Ahead of the Olympics, Seoul and Pyongyang are likely to keep the focus on Olympic issues, before touching on more sensitive topics like economic cooperation projects or military relations.

"For the South Korean president, he's staking his political future on inter-Korean reconciliation, and he wants to try to broker U.S.-North Korea talks," said Kim, of the Korean Peninsula Future Forum.

But for Pyongyang, the Olympics transcend relations with the South.

"For the North it would be an opportunity, an international platform, to raise its profile and its standing in the world," Kim added.

Image: North Korea's leader Kim Jong Un
North Korea's leader Kim Jong Un KCNAReuters file

Kim Jong Un's goal in allowing his country to take part in the Games is to try to convince the world that North Korea is not a dangerous rogue state, she said.

The North Korean leader wants to show that his country is "a peace-loving, normal power and, 'by the way our nuclear weapons are only for peace — or only for self-defensive purposes,'" Duyeon Kim added.

However, the risk that the renewed dialogue will be undermined by actions seen as provocative by either party remains high, even before a thaw could lead to talks with other countries, such as the United States or China.

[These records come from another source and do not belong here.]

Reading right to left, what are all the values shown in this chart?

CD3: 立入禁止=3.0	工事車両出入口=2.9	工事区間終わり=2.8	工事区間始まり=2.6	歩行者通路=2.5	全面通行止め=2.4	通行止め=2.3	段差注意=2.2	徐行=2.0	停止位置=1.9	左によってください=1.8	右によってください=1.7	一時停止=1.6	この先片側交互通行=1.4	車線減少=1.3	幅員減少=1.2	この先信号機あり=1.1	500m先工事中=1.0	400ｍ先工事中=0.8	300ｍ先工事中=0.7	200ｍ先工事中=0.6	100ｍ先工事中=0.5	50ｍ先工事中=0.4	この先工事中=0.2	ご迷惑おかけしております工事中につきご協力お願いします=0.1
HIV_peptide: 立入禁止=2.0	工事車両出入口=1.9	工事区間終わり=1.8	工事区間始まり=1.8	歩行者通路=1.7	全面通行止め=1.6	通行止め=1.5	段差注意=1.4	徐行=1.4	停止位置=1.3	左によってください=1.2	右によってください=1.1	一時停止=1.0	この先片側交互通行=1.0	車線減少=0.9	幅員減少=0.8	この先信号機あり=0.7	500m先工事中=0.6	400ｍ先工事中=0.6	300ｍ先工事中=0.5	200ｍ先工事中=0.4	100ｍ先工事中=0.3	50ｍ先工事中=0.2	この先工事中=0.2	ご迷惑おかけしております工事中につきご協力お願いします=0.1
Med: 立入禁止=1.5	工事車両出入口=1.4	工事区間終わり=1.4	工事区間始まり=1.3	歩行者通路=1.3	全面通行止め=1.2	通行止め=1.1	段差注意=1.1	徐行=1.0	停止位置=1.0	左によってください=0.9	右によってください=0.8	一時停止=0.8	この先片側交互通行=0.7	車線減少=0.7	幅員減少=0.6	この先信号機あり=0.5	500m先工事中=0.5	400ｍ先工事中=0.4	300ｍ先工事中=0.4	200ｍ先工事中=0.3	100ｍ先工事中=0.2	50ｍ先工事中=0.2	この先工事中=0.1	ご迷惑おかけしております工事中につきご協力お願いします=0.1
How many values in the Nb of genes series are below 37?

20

"The sooner talks with Americans get going at a high level, the better," said John Delury, an associate professor of East Asian studies at Yonsei University's Graduate School of International Studies.

North Korea hasn't engaged in negotiations over its nuclear program since the collapse of the "six-party" talks in 2009 involving North and South Korea, China, the U.S., Russia and Japan.

Those talks were aimed at getting North Korea to give up its nuclear weapons program, but Pyongyang pulled out after facing international criticism for testing a missile.